Anyway, one might have no idea how the color areas emerged relative to each other: whatever extent a given color area led to another area (and what does “led to” mean—what is the painterly process of seeing a color area emerge relative to itself, the space “now” as space merely so far?). Did a previous color area (or several) disappear under another that remained, due to what later emerged elsewhere in the space?

Then, there’s an issue of projectable form: Does “Westwind” have a window in the upper right quadrant? Is there, through the window, a cartoon person’s face in profile with a cap? No (larger view here), but enough distance allows the effect. Is the entire upper half a window out into greenery beyond a shadowed tree trunk? Is the lower blue space an inner mood—melancholy?—overlain by an enduring flash of elation? (Relative to the dyad happy—sad, it’s a happy painting.)

It’s credible that a gestalt (such as one’s “there”) emerged from the act of painting, rather than from the painter’s preconception of emergent organization of color space. There may have been several possible endpoints or closures on the act (across several sessions?) of painting, such that the work we see is, to some extent (even largely), the work that ceased, rather than definitively finished. There may have been closure without authentic ending. (This is standard fare in novels, like life.)

I wonder if any pointillist began with no idea of the final scene, but had it emerge from appeals of color, like the abstractionist.

No, that would be contrary to the retrospectively-precursory motive of pointillism that led to abstraction in the first place.

But surely the scene emerges for a voyeur of the pointillist painting-in-process, and probably even so for the painter, as postures and subjects and weights and relative placements might emerge from a sketchless dawning of areas of shape—maybe a little of one small area of the total space for one day’s work, another area for another day (with the first one hardly yet emergent); then, back to that already-emerging part another day. (Here’s something well-known. How amazing that we bring value or meaning to arrays, based on a history of feeling for relations....)

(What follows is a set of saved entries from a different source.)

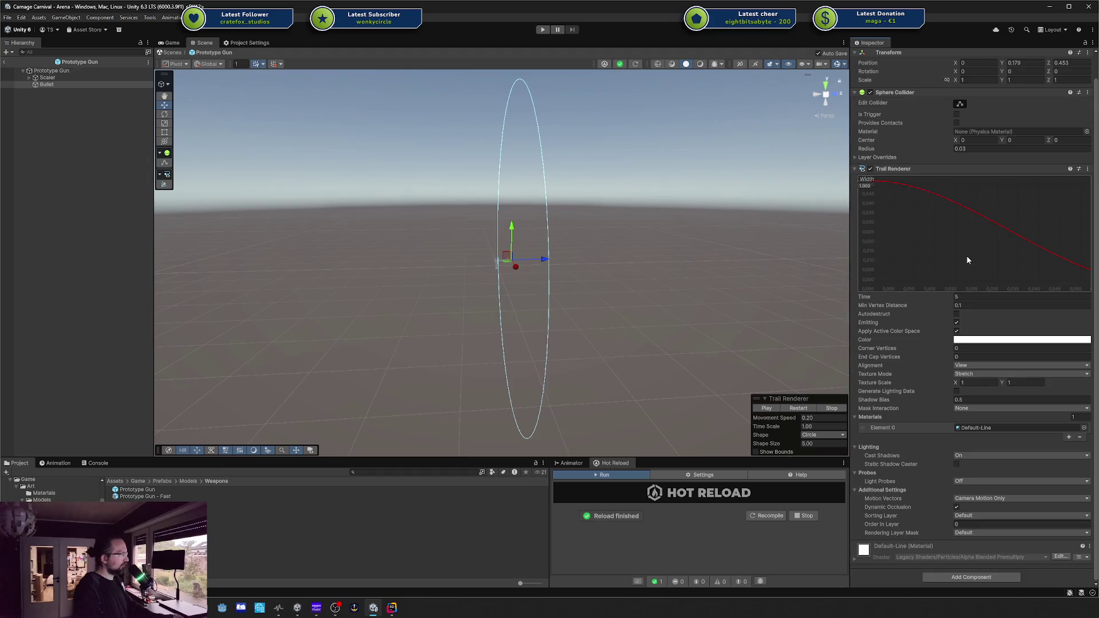
pyautogui.moveTo(523, 258)
pyautogui.mouseDown()
pyautogui.moveTo(553, 258)
pyautogui.moveTo(418, 246)
pyautogui.moveTo(582, 256)
pyautogui.moveTo(702, 244)
pyautogui.mouseUp()
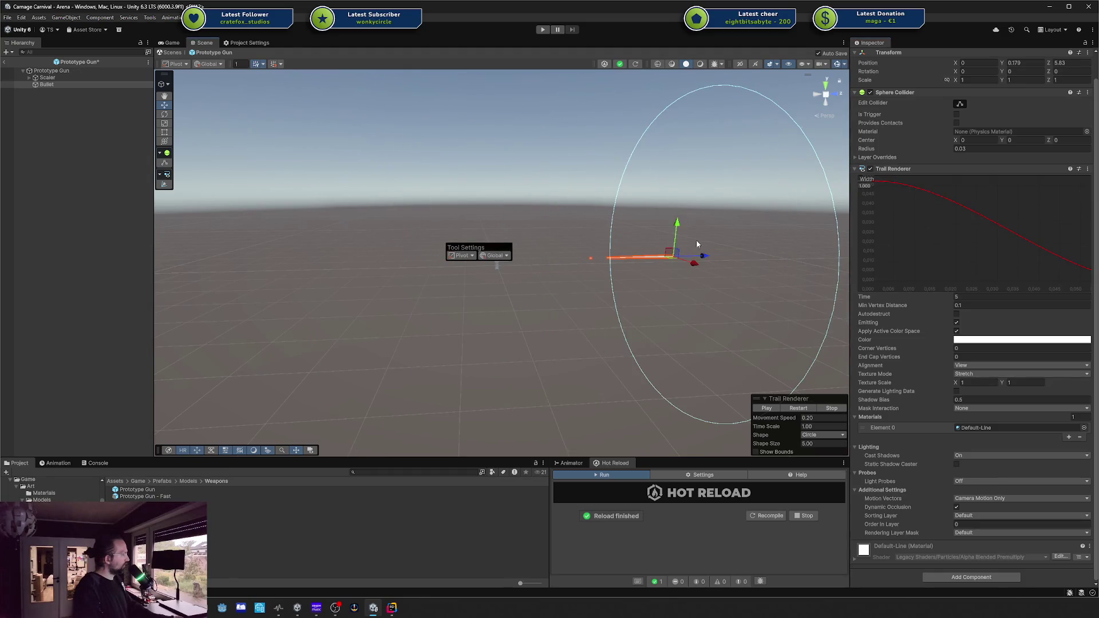
# Reselect the Bullet, drag it back and forth to preview its trail, and edit Shadow Bias
pyautogui.click(584, 226)
pyautogui.click(46, 84)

Maybe for the pointillist, there are, say, 5 subject areas emerging in the space, and the fourth (arbitrarily numbered in retrospect) emerged after the first; but the third might have emerged after the fourth. The voyeur of one sequence of emergences might have anticipated a different end gestalt than would the voyeur of another sequence.

No matter how well-defined in advance is a journey, a narrative, a discourse, a curriculum, it might emerge for the participant—the witness, the voyeur?—several different ways.

Or what it is that seems to be emerging (the path, the gravity or telos, The Point) might depend on the sequence of points along the way. Or the way is transposed or transformed by emergent points. Or the way is dependent on the participant.

In any case, something usually emerges part by part, constituting itself as wholly some thing, only in time, act by act in the activity of there being an artist’s valid claim for work in progress that there is, indeed, a point to it all—and, in the end, it is so said, there was all along.